Abends saß ich vor den Mathehausaufgaben. Nur das Licht meiner Nachttischlampe erhellte meinen Arbeitsplatz. Müde blinzelte ich auf die Zahlen, die ich aufgeschrieben hatte. Morgen müssten wir die Hausaufgabe haben und nun war es schon nach Zehn Uhr und ich war immer noch nicht fertig. Ich seufzte und stützte meinen Kopf in meine Hand hinein: Hätte ich doch nur früher damit angefangen, dann hätte ich jetzt nicht dieses Problem.
Als ich da so saß, schlossen sich meine Augen wie von selbst. Es war, als würde ich von der Dunkelheit umhüllt und von ihr sanft in den Schlaf gebracht werden. Doch das Klingeln an der Tür, ließ mich kurz vorm einschlafen aufschrecken. Mein Blick ging sofort zu meinem Handy. Wer klingelte denn bitte so spät an der Tür?
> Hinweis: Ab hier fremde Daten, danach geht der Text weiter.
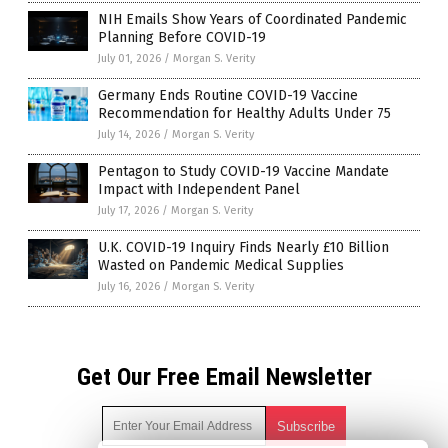
NIH Emails Show Years of Coordinated Pandemic
Planning Before COVID-19
July 01, 2026
/
Morgan S. Verity
Germany Ends Routine COVID-19 Vaccine
Recommendation for Healthy Adults Under 75
July 14, 2026
/
Morgan S. Verity
Pentagon to Study COVID-19 Vaccine Mandate
Impact with Independent Panel
July 17, 2026
/
Morgan S. Verity
U.K. COVID-19 Inquiry Finds Nearly £10 Billion
Wasted on Pandemic Medical Supplies
July 16, 2026
/
Morgan S. Verity
Get Our Free Email Newsletter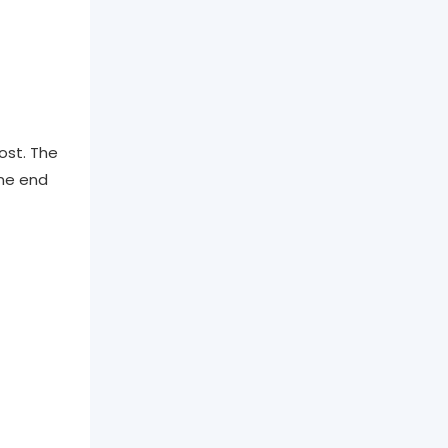
ost. The
one end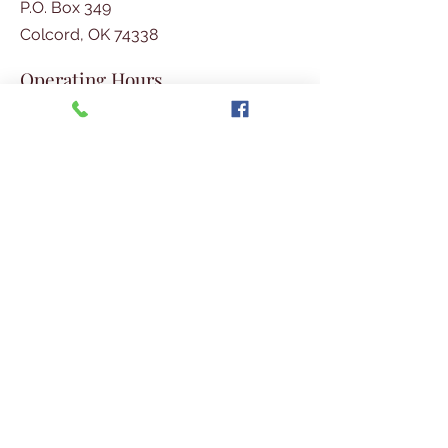
P.O. Box 349
Colcord, OK 74338
Operating Hours
Tues - Thurs
: 8am - 4pm
​​Fri:
8am - 2pm​
Phone
Social Media
918-326-4532
Join Our E-mail List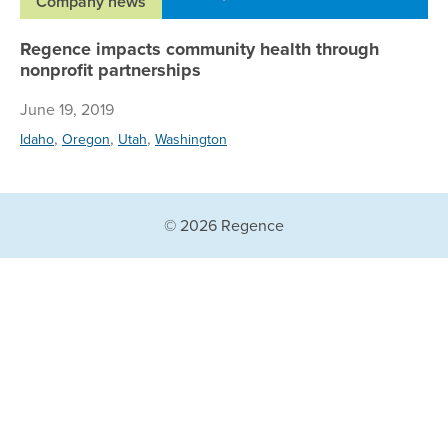
Company news
Regence impacts community health through
nonprofit partnerships
June 19, 2019
,
,
,
Idaho
Oregon
Utah
Washington
© 2026 Regence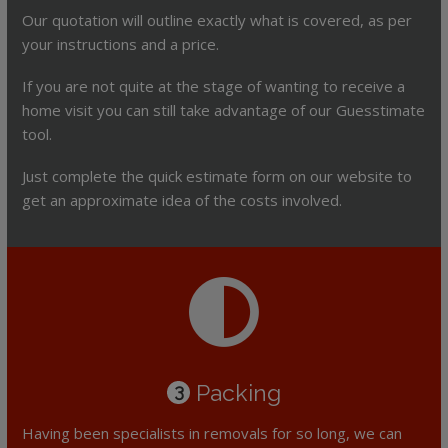
Our quotation will outline exactly what is covered, as per
your instructions and a price.
If you are not quite at the stage of wanting to receive a
home visit you can still take advantage of our Guesstimate
tool.
Just complete the quick estimate form on our website to
get an approximate idea of the costs involved.
Packing
3
Having been specialists in removals for so long, we can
Und dann sprang ich wie vom Blitz getroffen auf, griff zu meinen Krücken und ging, so schnell ich konnte, zur Tür. Ich riss sie auf und schaute mich um. Doch es war niemand zu sehen. Ich wollte doch nicht verpassen, wenn der Unbekannte wieder kam. Und jetzt hatte ich es verpasst.
Als ich dann zur Boden sah, lag dort wieder eine Tulpe mit Zettel. Ich nahm sie auf und musste sofort lächeln. Auf dem Zettel stand mein Name. „Wer hat um die Zeit geklingelt?", fragte meine Mutter mich. Ich hatte gar nicht bemerkt, dass sie hinter mir stand. Schnell drehte ich mich um. „Ich weiß nicht. Als ich die Tür geöffnet hatte, war die Person schon weg." „Und die Person hat dir wieder eine Blume gebracht?" Sie verschränkte ihre Arme und sah mit kritischem Blick auf meine Hand, die noch immer den Stängel der Tulpe umklammerte. „Das ist Stalking, Paddy. Das muss aufhören. Am besten bringen wir eine Kamera draußen an. Das ist nicht normal." Mit erhobenen Händen ging sie zurück in ihr Schlafzimmer.
Seufzend schloss ich unsere Haustür und humpelte zurück in mein Zimmer, wo ich mich wieder an den Schreibtisch setzte. Die Tulpe legte ich auf mein Mathebuch. Ich fragte mich noch immer, wer sich die Mühe machte mir diese wunderschöne Blume zu bringen.